The Totalitarian Mind:Not Open To Rational Ideas

Human Thought


“Totalitarianism is not only hell, but all the dream of paradise—the age-old dream of a world where everybody would live in harmony, united by a single common will and faith, without secrets from one another. Andre Breton, too, dreamed of this paradise when he talked about the glass house in which he longed to live. If totalitarianism did not exploit these archetypes, which are deep inside us all and rooted deep in all religions, it could never attract so many people, especially during the early phases of its existence. Once the dream of paradise starts to turn into reality, however, here and there people begin to crop up who stand in its way. and so the rulers of paradise must build a little gulag on the side of Eden. In the course of time this gulag grows ever bigger and more perfect, while the adjoining paradise gets even smaller and poorer.” 

― Milan KunderaThe Book of Laughter and Forgetting

Religious and secular extremists differ in most respects except one: their total commitment to their ideology and the historical narrative that informs it. Such a determined and inflexible view of things is part of what is is called totalitarian thinking. To say that such individuals are not open to any new ideas is to say the obvious.

Such people have no need for any new ideas, any new ways of viewing the world, any new ideas of personal identity.
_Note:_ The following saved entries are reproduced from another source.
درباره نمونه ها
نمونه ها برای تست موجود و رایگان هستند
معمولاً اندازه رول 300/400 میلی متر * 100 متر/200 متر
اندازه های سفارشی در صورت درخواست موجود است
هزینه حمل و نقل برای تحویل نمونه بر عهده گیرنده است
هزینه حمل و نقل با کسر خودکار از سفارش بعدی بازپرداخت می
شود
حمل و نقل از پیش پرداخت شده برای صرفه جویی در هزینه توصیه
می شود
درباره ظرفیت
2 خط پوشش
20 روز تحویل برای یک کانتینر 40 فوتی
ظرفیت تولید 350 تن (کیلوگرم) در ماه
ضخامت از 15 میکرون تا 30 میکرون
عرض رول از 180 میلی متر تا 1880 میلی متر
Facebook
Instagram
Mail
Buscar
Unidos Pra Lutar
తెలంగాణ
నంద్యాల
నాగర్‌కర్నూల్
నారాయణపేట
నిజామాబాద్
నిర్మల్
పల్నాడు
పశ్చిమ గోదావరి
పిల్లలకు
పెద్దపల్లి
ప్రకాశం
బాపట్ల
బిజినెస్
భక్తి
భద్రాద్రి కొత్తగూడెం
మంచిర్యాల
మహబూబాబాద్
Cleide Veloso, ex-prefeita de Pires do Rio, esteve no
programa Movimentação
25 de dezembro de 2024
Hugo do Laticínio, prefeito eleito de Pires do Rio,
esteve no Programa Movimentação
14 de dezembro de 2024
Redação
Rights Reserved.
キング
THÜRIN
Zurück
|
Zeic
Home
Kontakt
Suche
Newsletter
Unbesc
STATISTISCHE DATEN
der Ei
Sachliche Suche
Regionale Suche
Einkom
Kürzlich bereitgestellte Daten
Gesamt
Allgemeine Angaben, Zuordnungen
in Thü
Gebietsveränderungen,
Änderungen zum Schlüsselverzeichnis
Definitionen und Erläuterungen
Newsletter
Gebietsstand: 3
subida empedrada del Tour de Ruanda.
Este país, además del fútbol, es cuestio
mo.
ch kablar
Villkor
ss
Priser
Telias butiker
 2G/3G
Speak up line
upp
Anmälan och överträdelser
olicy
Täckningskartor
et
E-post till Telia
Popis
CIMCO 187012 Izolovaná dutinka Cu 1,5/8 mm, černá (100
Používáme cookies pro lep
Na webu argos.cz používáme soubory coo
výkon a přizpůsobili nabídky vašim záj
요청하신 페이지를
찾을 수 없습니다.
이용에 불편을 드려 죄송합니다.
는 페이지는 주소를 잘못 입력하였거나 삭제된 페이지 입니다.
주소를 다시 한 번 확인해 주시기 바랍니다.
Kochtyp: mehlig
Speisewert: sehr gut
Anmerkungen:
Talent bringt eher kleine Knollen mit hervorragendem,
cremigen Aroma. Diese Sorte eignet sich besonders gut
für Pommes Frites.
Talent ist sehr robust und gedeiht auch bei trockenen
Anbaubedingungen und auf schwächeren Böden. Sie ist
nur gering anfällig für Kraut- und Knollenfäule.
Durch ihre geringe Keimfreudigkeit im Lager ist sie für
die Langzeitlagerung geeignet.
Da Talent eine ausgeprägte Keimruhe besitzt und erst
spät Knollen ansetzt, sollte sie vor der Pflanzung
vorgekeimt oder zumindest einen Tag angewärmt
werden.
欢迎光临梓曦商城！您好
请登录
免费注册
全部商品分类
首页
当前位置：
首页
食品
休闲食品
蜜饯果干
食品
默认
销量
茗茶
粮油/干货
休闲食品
All of these human attributes have been taken care of and explained within a systematic and comprehensive world-view of their particular ideology. It provides such individuals, who see no need to explore the wide and deep world of thought, a level of comfort and meaning that might otherwise not easily be attained through sustained inquiry and interpretation. Totalitarianism always point to a future world—a paradise if you will—where everyone would think alike in harmony and peace.

I sense that totalitarian thinking will always be with us, as long as there are both leaders willing to seize the minds of willing acolytes and followers willing to give consent to stop being curious, thoughtful and inquisitive and explore the wider world. Totalitarian thinking generally operates by providing simple answers to complex human problems, and thus its appeal. For the followers who subscribes to the prevailing idea, it results in a loss of identity, which also leads to defensive (and sometimes offensive) measures, most notably the need to vociferously and often aggressively defend such ideas, given that the follower’s individual identity has become subsumed within the particular ideology that defines him or her.

In other words, there is no longer a real highly defined personal identity, but a collective mind operating within the many individuals who have adopted a totalitarian ideology. Cognitive dissonance comes into play, quite easily , which quickly throws out any rational idea that challenges the totalitarian ideology. This is because the ideology is so powerful and so entrenched that any counter view is seen as false, and a threat to the individual identity, be what it is.

An article, by Iwona-Baricka Tylek of Jagiellonian University in Krakow, Poland, says the following about the appeal of such ideologies:
Totalitarianism offers a special kind of unity which is enclosed in its ideology. First of all it formulates strict criteria of affinities that need to be reinforced within the society. The group–the society–is yet to be made, and it means that every individual must turn into citizen on terms proposed by the authorities.
So, the individual becomes a member of a group that has set ways of thinking and answers to all such questions.

In an article (“The Concept of Power”), by Pat Duffy Hutcheon, based on an interview with noted 20th century political philosophizer Hannah Arendt, we can find her defining concept of the ways and means of totalitarian thinking:
The defining characteristic of totalitarianism, according to Arendt, is the use of terror as the chief means of maintaining control. She explained that this is where such systems differ completely from mere authoritarian despotisms or typical closed institutions such as the army. All competing social and family ties must be destroyed, so "purges are conducted in such a way as to threaten with the same fate the defendant and ... all his connections." #14 Terror within a totalitarian state or organization takes the form of dominating human beings from within. Not only must one avoid expressing dissenting thoughts; merely possessing such thoughts is the ultimate crime. The spouse who overhears one's sleeping murmurs will feel compelled to inform in order to ensure personal safety -- or salvation, as the case may be.
Arendt explained that in its early stages the totalitarian regime establishes a volunteer espionage network and begins to ferret out those who have been known to oppose its ascendancy. The second stage involves the definition of the "objective" or "necessary" enemy -- one who, according to the governing ideology, might be expected to oppose the regime. And the identification of the "possible" crime -- what that person might have planned to do. After all these are disposed of the terror becomes purely arbitrary. In the case of governments, the concentration camp plays an indispensable role in the final stage.
In other words, dissent is never allowed, since it would question the prevailing regime and all of its ideas and goals; small wonder, then, that any and all dissenters are considered enemies of the state. In theocratic states, where religion is the dominant ideology, dissenters have no less power to question. In places where religion is not the state religion, as is the case in many western democracies, particular extremist fundamentalist religious groups within Christianity, Islam and Judaism discourage questions and dissent from the prevailing traditional narrative; and dissenters, like those living in political totalitarian regimes are ostracized but not killed for their dissent.

Even so, the message is similar that dissent in any form is unwelcome and a threat to group unity and religious social cohesion. The end result of totalitarianism, in all forms, is that it destroys the individual and thus robs society of new, unexplored ideas.